● Problem requirements
Among the entries below, copy every line that carries the word "fiind".

(Provided data begins)

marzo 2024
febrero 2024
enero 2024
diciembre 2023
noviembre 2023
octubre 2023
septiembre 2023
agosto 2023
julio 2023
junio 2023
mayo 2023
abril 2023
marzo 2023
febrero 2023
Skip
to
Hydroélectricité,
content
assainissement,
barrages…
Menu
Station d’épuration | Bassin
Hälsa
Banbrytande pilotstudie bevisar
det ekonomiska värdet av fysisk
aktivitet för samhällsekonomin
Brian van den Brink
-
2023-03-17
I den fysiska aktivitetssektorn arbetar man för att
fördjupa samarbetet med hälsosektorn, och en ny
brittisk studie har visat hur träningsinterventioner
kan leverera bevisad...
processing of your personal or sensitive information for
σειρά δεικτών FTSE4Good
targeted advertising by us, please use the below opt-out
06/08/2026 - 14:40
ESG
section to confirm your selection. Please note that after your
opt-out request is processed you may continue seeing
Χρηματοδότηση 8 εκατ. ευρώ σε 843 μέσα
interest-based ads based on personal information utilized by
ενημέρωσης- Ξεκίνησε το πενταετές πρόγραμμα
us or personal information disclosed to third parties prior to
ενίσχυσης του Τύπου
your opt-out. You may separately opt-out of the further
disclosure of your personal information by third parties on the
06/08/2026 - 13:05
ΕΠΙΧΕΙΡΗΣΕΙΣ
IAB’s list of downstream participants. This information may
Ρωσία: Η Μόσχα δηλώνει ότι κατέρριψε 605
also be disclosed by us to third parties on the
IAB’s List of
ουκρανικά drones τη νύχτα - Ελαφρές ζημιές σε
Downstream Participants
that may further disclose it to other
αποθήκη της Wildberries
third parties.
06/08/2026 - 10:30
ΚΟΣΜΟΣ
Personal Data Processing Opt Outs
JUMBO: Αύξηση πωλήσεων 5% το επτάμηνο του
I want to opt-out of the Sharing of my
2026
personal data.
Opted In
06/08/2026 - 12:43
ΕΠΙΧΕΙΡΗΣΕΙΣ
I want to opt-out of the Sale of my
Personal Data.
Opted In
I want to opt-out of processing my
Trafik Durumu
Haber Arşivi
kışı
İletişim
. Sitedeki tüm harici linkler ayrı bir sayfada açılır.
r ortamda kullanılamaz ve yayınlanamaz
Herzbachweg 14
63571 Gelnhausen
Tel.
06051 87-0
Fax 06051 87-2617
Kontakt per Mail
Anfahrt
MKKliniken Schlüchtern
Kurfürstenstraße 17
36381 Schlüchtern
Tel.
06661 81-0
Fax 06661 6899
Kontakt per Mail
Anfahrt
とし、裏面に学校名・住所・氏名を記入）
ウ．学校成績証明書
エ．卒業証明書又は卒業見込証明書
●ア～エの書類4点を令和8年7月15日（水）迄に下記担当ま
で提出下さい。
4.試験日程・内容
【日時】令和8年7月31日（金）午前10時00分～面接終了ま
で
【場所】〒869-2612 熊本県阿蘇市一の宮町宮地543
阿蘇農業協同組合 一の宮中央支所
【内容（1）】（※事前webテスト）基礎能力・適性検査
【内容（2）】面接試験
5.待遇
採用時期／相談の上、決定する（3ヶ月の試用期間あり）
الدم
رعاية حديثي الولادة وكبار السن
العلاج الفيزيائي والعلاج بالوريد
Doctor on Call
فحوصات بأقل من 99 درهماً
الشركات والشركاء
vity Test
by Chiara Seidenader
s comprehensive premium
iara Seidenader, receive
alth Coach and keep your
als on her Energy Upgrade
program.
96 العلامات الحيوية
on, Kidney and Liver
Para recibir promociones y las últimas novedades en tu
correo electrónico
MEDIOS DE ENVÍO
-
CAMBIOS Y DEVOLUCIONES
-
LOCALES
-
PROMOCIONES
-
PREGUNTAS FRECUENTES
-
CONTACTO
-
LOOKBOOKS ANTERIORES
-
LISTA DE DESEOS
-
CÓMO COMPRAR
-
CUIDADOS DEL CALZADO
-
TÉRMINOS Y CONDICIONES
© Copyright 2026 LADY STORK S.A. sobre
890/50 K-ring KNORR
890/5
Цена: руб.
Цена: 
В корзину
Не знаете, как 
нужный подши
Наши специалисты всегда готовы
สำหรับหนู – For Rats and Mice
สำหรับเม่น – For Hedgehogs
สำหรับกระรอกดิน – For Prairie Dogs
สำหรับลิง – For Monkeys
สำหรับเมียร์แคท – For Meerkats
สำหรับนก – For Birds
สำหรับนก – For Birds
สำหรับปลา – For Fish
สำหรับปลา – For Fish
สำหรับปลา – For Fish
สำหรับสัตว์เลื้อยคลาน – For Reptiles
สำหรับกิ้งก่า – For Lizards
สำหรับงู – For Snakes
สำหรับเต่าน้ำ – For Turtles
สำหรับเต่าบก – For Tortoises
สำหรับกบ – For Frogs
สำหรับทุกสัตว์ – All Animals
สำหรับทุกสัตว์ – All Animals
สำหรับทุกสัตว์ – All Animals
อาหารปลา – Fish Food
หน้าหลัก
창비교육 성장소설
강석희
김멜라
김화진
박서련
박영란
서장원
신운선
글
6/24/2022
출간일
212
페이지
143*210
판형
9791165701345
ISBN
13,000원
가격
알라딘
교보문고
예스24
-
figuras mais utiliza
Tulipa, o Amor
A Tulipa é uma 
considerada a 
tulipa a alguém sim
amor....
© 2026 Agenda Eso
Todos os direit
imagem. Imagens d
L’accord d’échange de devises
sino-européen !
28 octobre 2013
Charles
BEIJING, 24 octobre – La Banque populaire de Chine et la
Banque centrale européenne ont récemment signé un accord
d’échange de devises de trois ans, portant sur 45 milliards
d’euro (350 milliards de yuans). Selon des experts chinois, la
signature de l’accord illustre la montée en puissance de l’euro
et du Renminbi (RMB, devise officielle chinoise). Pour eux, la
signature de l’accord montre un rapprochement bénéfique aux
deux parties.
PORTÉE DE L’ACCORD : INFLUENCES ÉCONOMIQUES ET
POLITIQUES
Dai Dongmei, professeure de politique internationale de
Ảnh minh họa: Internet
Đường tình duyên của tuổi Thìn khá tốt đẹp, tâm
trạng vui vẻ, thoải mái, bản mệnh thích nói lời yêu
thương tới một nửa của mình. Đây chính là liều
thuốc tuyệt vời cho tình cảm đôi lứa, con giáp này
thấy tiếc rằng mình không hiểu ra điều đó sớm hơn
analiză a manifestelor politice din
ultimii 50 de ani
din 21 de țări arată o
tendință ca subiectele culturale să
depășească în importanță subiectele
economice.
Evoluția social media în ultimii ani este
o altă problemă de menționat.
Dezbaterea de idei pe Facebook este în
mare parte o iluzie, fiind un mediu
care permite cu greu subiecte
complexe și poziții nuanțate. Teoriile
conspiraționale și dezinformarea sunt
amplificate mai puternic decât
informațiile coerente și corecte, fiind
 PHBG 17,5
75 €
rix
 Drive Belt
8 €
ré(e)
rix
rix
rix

(Provided data ends)

● Task answer
mare parte o iluzie, fiind un mediu
informațiile coerente și corecte, fiind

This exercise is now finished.